When you read a book written by a friend whom you are wanting to deepen a friendship with, you read said book with a different mindset, as if gleaning for further insights even though your friend has clarified, though her characters share a couple of characteristics of people in her life, she has not based the novel on her life you still wonder… therefore your reactions to the characters of the story become more personal which makes it harder to review, as I’m aware I can be a harsh critic.
My thoughts, when the reader becomes so engrossed in a story that they really engage with the characters, liking and disliking them, then the author has done a good job. Long after putting Finding Grace down I was still thinking about the characters, plotting sequels for the other characters, I really wanted to know the story of one of Grace’s childhood classmates but alas Laura assures her readers Finding Grace is a stand alone and her next book, Erin’s Ring is totally different.
Synopsis, Grace Kelly (not THE GK) a thirteen year old is inspired by a comment of her father’s to become a saint. The book is set in the early 1970s a challenging time for young people as the world recovers from the sexual revolution and young Catholics are not exempt from this shake up. Grace is raised in a Catholic home and attends a Catholic highschool, she calls upon Our Lord, Our Blessed Mother and the saints to help her navigate the rocky waters of growing up in this era. The author has been authentic to the period, to the culture, some of the phrases used made me smile as they were so corny and so 70s.
To be honest Grace in the beginning really irritated me, I so wanted to shake her and talk her into having a better sense of self identity, of her worth, she was so worried about her looks, she badly needed self confidence. I don’t recall ever being that painful at 13, she was embarrassingly obsessed. As her character developed in sanctity she focused less on the shallow. Grace’s father bothered me, he preached at Grace, I don’t take well to that sort of approach. Grace’s mother I liked and was saddened that her and Grace were not closer and Grace’s brothers were extremely likable and admirable young men.
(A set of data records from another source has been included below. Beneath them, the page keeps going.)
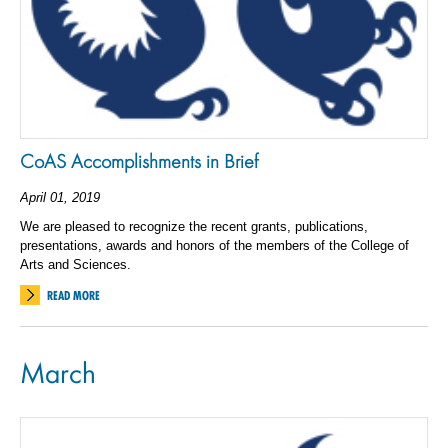
CoAS Accomplishments in Brief
April 01, 2019
We are pleased to recognize the recent grants, publications,
presentations, awards and honors of the members of the College of
Arts and Sciences.
READ MORE
March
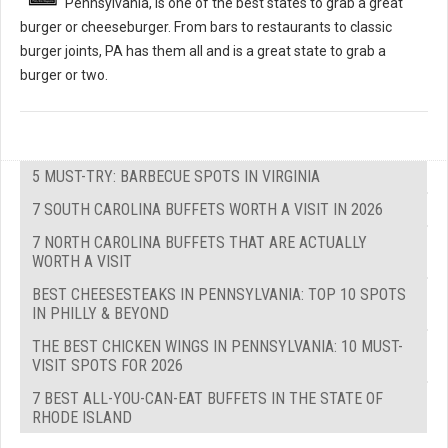
Pennsylvania, is one of the best states to grab a great
burger or cheeseburger. From bars to restaurants to classic
burger joints, PA has them all and is a great state to grab a
burger or two.
5 MUST-TRY: BARBECUE SPOTS IN VIRGINIA
7 SOUTH CAROLINA BUFFETS WORTH A VISIT IN 2026
7 NORTH CAROLINA BUFFETS THAT ARE ACTUALLY
WORTH A VISIT
BEST CHEESESTEAKS IN PENNSYLVANIA: TOP 10 SPOTS
IN PHILLY & BEYOND
THE BEST CHICKEN WINGS IN PENNSYLVANIA: 10 MUST-
VISIT SPOTS FOR 2026
7 BEST ALL-YOU-CAN-EAT BUFFETS IN THE STATE OF
RHODE ISLAND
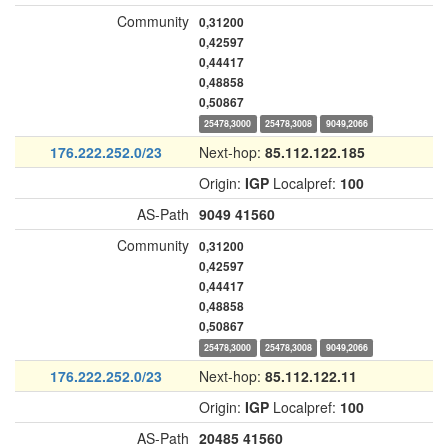
Community
0,31200
0,42597
0,44417
0,48858
0,50867
25478,3000
25478,3008
9049,2066
176.222.252.0/23
Next-hop:
85.112.122.185
Origin:
IGP
Localpref:
100
AS-Path
9049
41560
Community
0,31200
0,42597
0,44417
0,48858
0,50867
25478,3000
25478,3008
9049,2066
176.222.252.0/23
Next-hop:
85.112.122.11
Origin:
IGP
Localpref:
100
AS-Path
20485
41560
Tom Buckley, Grace’s friend was a young man of impressive character, he had moral strength and consideration for others, no wonder Grace ‘fell for’ him, certainly an admirable young man.
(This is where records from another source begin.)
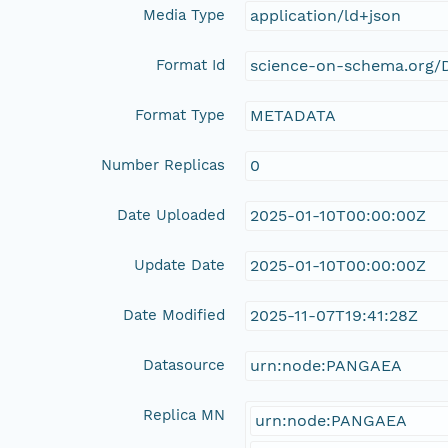
Media Type
application/ld+json
Format Id
science-on-schema.org/D
Format Type
METADATA
Number Replicas
0
Date Uploaded
2025-01-10T00:00:00Z
Update Date
2025-01-10T00:00:00Z
Date Modified
2025-11-07T19:41:28Z
Datasource
urn:node:PANGAEA
Replica MN
urn:node:PANGAEA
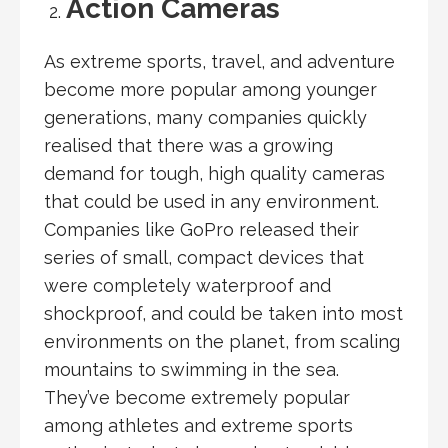
Action Cameras
As extreme sports, travel, and adventure
become more popular among younger
generations, many companies quickly
realised that there was a growing
demand for tough, high quality cameras
that could be used in any environment.
Companies like GoPro released their
series of small, compact devices that
were completely waterproof and
shockproof, and could be taken into most
environments on the planet, from scaling
mountains to swimming in the sea.
They’ve become extremely popular
among athletes and extreme sports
Grace suffers lots of teen angst, battling with her own insecurities, whilst having to navigate the moral issues of the 70s, including teen pregnancy and abortion, issues which continue to be part of the challenge of young people today. The answers to moral issues of the 70s ultimately are no different for today’s generation and Laura dealt with them very well. We see Grace develop from a young insecure girl into a young woman of depth, we watch her show compassion to others who have chosen different paths to hers and we watch her romance with Tom Buckley grown and mature. I was thinking about the novel long after I put it down and I’m eager to read Laura’s next book.